По этой же причине божественная экономика может свершаться в мире, не выходя за его пределы, ведь пространство и время и есть сам божественный порядок. Лейбниц настолько радикализирует эту мысль, что приходит к чему-то вроде множества «Апокалипсисов», которые при этом не уничтожают порядок природы, а идеально вписываются в него. Так в 87-88 параграфах «Теодицеи» он пишет: «Как выше мы установили совершенную гармонию между двумя естественными царствами: царством причин действующих и царством причин конечных, так и здесь мы должны отметить еще другую гармонию между физическим царством природы и нравственным царством благодати, т. е. между Богом, рассматриваемым как устроитель машины универсума, и Богом, рассматриваемым как Монарх божественного Государства Духов. В силу этой гармонии вещи ведутся к благодати природными путями, и наш земной шар, например, должен быть разрушаем и восстановляем естественными путями в те моменты, когда этого требует правление над духами для кары одних и награды других». И, что самое важное, онтологически этот момент не отличается от любого другого, он не менее и не более эсхатологичен, чем все остальные.
Больше чем на беньяминовский образ момента времени как вратах Мессии эта конструкция может быть похожа только на притчу Кафки, в которой крестьянин не может пройти через врата Закона, потому что они открыты с самого начала. Так же и Мессия не может прийти в этот мир, потому что он уже присутствует в нем с самого начала или, иными словами, спасение не требует выхода из истории, потому что сама история и есть спасение. Можно сказать, что Лейбниц настолько интенсивно задействует эсхатологическую машину в своей философии, что она становится просто незаметной, но при этом аннулирует все привычные противоположности физического и морального, профанного и сакрального, религиозного и светского. Предустановленная гармония, таким образом, является не просто одной из теорий отношения между физическим и моральным, но скорее окончательной невозможностью провести различие между ними. Они не сливаются в некое высшее единство, а скорее повисают в серой зоне «предустановленной гармонии»: поскольку сущность и существование представляют из себя два разных онтологических порядка, сама их гармонизация должна быть бесконечной и навсегда незавершенной.

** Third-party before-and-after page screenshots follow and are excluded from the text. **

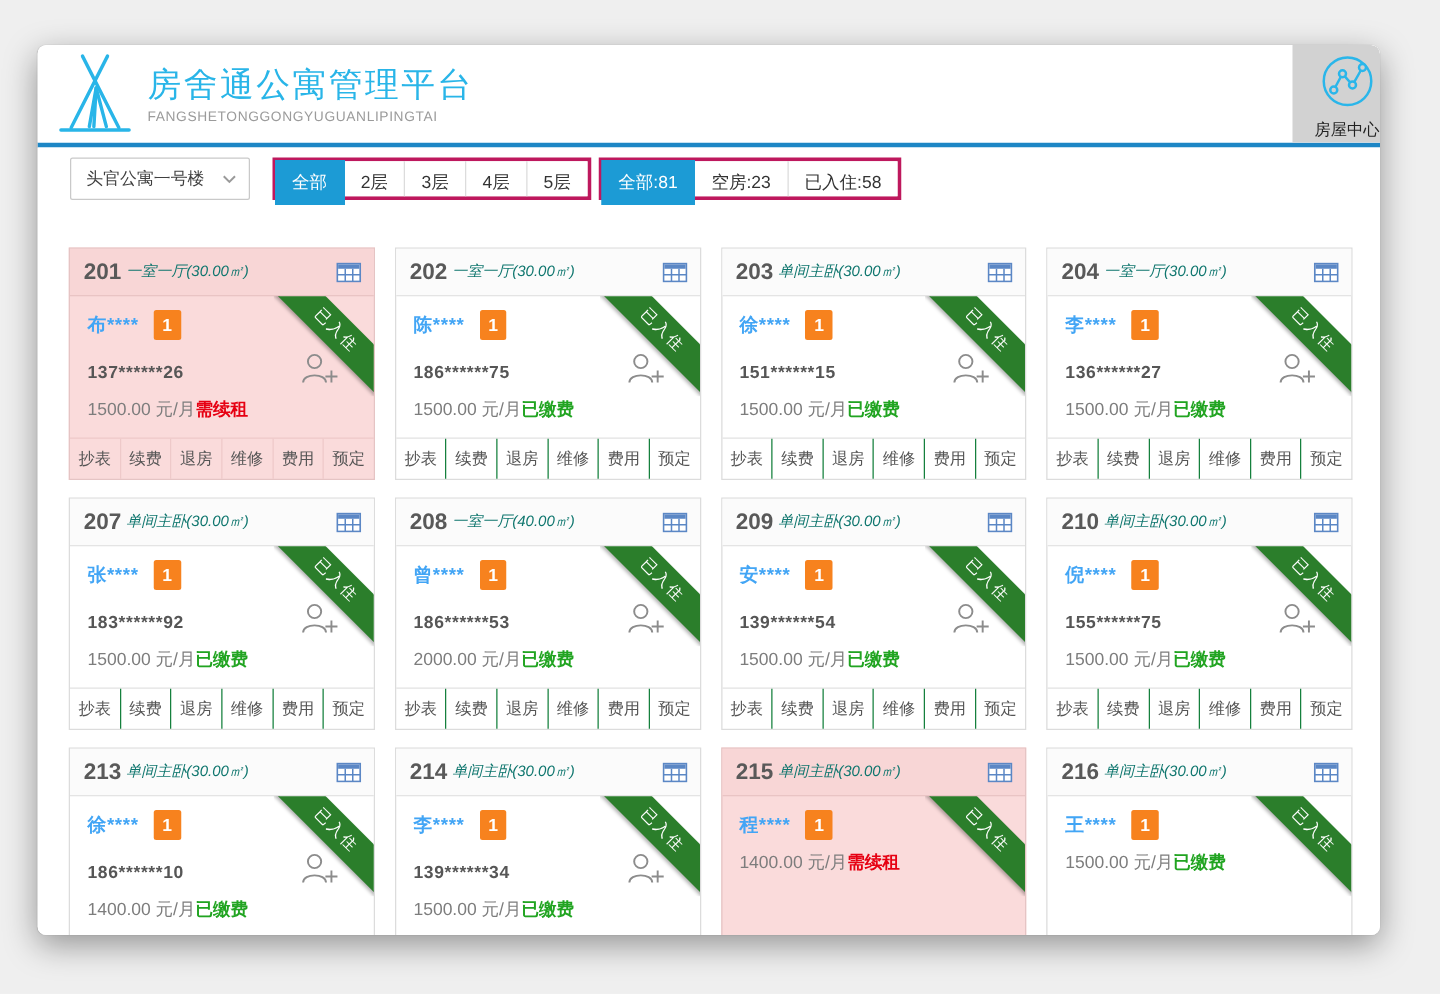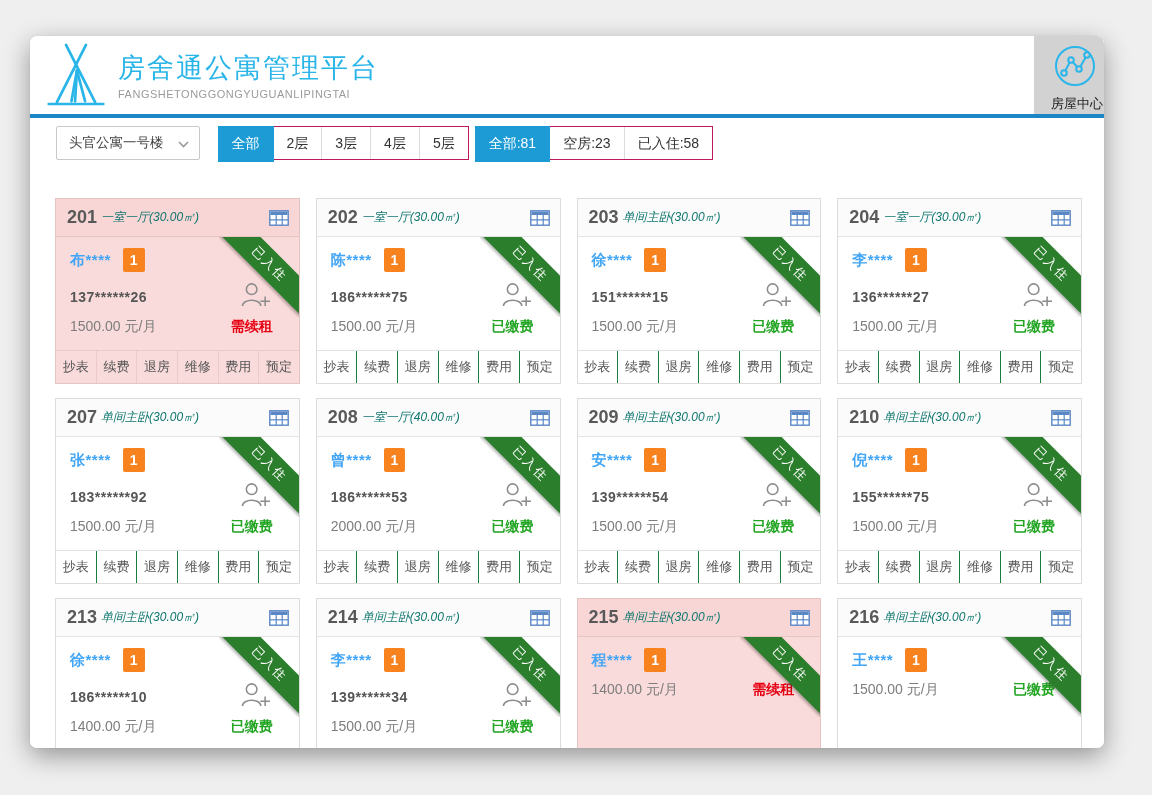--- a/index.html
+++ b/index.html
@@ -19,7 +19,7 @@
   .app-subtitle { font-size:11px; color:#9b9b9b; letter-spacing:.5px; margin-top:2px; }
   .nav-center-btn {
     position:absolute; right:0; top:0; width:70px; height:78px; background:#d2d2d2;
-    display:flex; flex-direction:column; align-items:flex-start; justify-content:flex-end;
+    display:flex; flex-direction:column; align-items:center; justify-content:flex-end;
     padding-bottom:1px; cursor:pointer; border-radius:0 7px 0 0;padding-left:17px;
   }
   .nav-center-btn .nav-label { font-size:13px; color:#222; white-space:nowrap; }

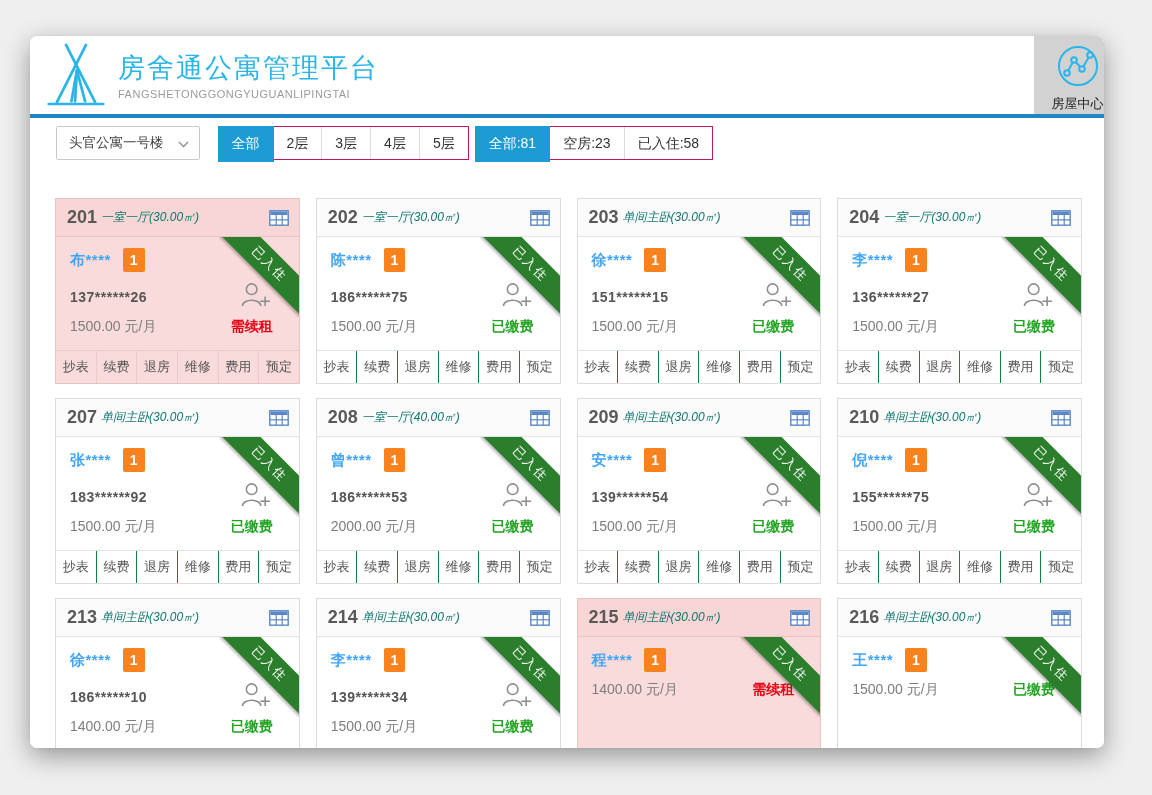--- a/index.html
+++ b/index.html
@@ -32,7 +32,7 @@
     padding:0 10px 0 12px; cursor:pointer; border-radius:2px;
   }
   .building-select .sel-label { font-size:13.5px; color:#3f3f3f; margin-right:14px; }
-  .tab-group { display:flex; border:1px solid #be185d; height:34px; }
+  .tab-group { display:flex; border:3px solid #be185d; height:34px; }
   .floor-tabs { margin-left:18px; }
   .stat-tabs { margin-left:6px; }
   .tab { line-height:32px; padding:0 13px; font-size:14px; color:#333; background:#fff; cursor:pointer; }

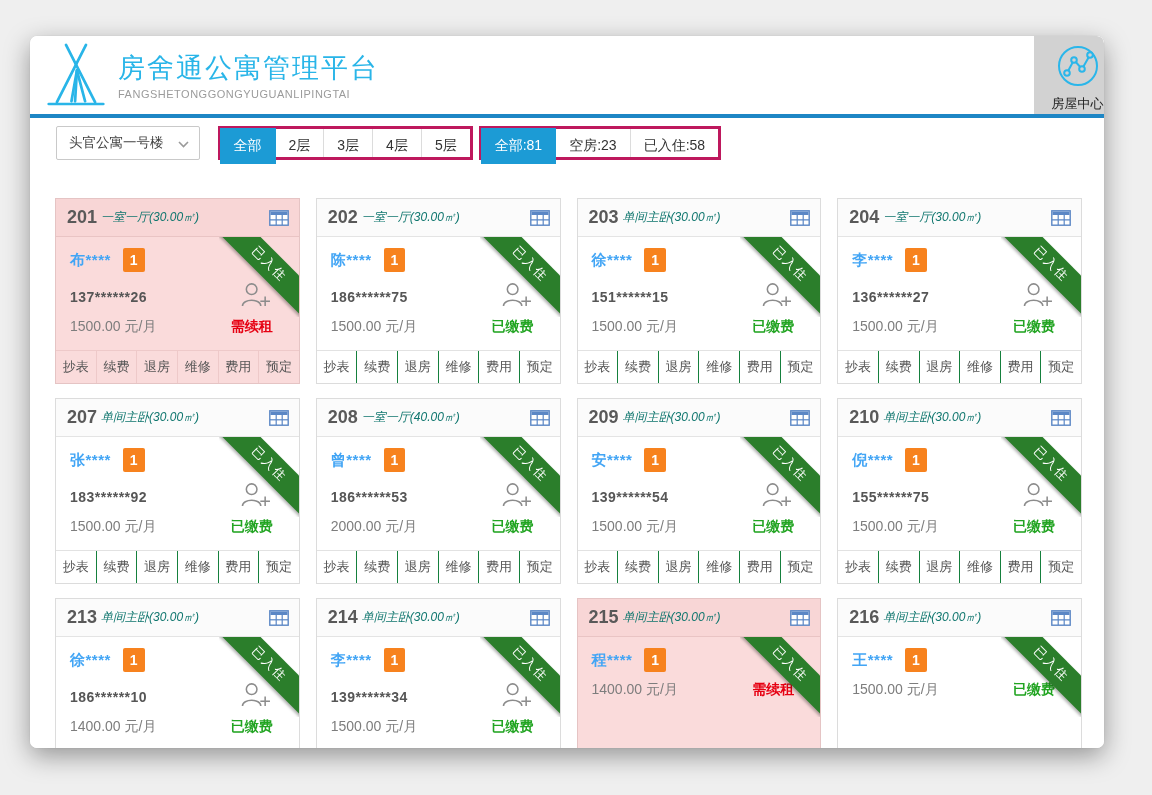--- a/index.html
+++ b/index.html
@@ -60,7 +60,7 @@
   .phone-line { margin-bottom:6px; justify-content:space-between; }
   .phone { font-size:14px; font-weight:bold; color:#565656; letter-spacing:.5px; }
   .person-icon { margin-right:14px; cursor:pointer; }
-  .price-line { justify-content:space-between; }
+  .price-line { }
   .price { font-size:14px; color:#7d7d7d; }
   .status { font-size:14px; font-weight:bold; margin-right:12px; }
   .st-paid .status { color:#21a421; }

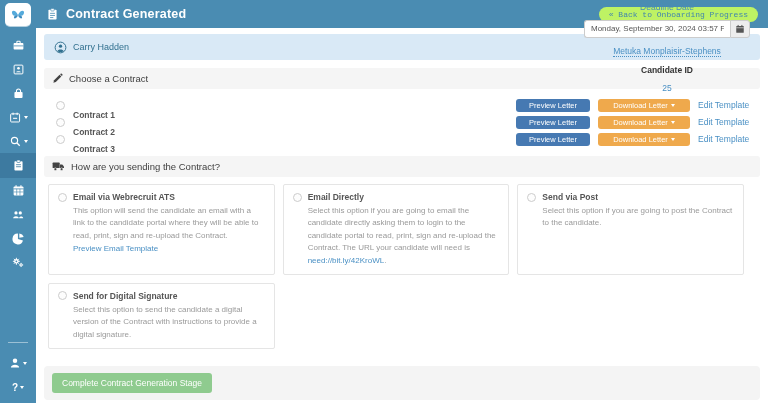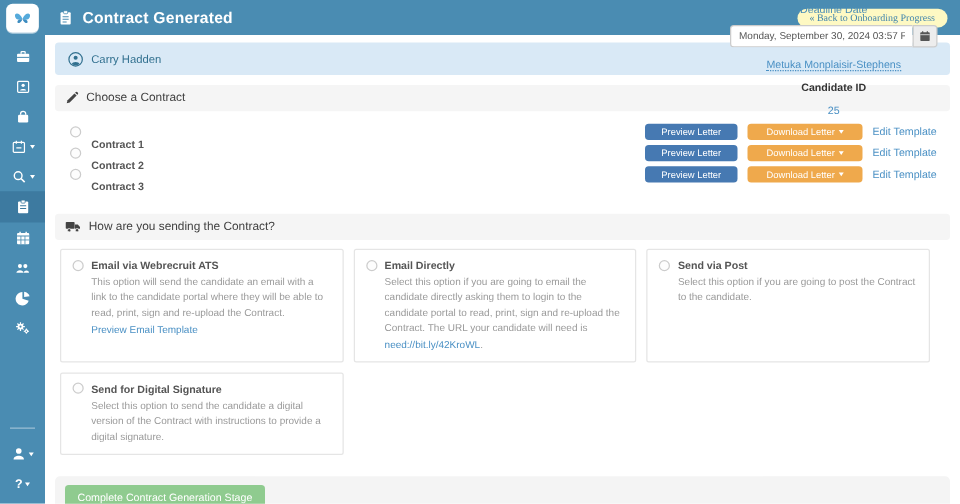--- a/index.html
+++ b/index.html
@@ -20,7 +20,7 @@
   
   .topbar { position:absolute; left:36px; top:0; right:0; height:28px; background:#4a8cb2; display:flex; align-items:center; padding:0 10px; }
   .topbar-title { color:#fff; font-size:12.5px; font-weight:600; margin-left:7px; letter-spacing:.2px; }
-  .back-btn { margin-left:auto; background:#fef9c3; color:#4386ad; border:none; border-radius:10px; font-size:8px; padding:3px 10px; font-family:Liberation Serif, serif; cursor:pointer; }
+  .back-btn { margin-left:auto; background:#bef264; color:#4386ad; border:none; border-radius:10px; font-size:8px; padding:3px 10px; font-family:Liberation Mono, monospace; cursor:pointer; }
 
   
   .main { position:absolute; left:36px; top:28px; right:0; bottom:0; background:#fff; padding:6px 8px; }

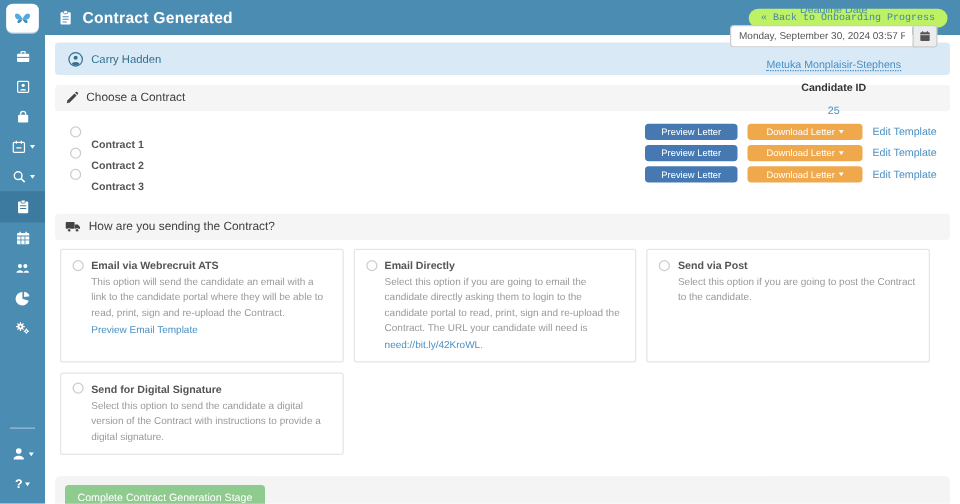--- a/index.html
+++ b/index.html
@@ -303,7 +303,7 @@
     </div>
   </div>
 
-  <div class="section-header" style="margin-top:17px;">
+  <div class="section-header" style="margin-top:2px;">
     <span>
       <svg width="13" height="11" viewBox="0 0 16 14">
           <rect x="0.5" y="2" width="9" height="7" rx="0.8" fill="#444"></rect>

И в силу этого обрисованная здесь позиция остается парадоксальной: в ней Мессия больше не останавливает историю и не раскалывает ее порядок, как на том настаивает Беньямин, а сливается с ним без остатка, время больше не стремится перейти к вечности, а становится единственным способом ее существования, физическое больше не является областью противоречащих морали склонностей, а идеально дублирует ее и так далее. И, что самое главное, эта эсхатология настолько радикальна, что даже не нуждается в Апокалипсисе. Именно это мы и пытались показать на протяжении всего текста: немецкий философ отказывается от Апокалипсиса, целиком сохраняя при этом эсхатологическую точку зрения, пусть и сама эсхатология претерпевает вместе с этим такие изменения, что ее становится даже сложно распознать. Правда как только это удается сделать, этот на первый взгляд незначительный фрагмент открывает панораму на весь лейбницевский проект.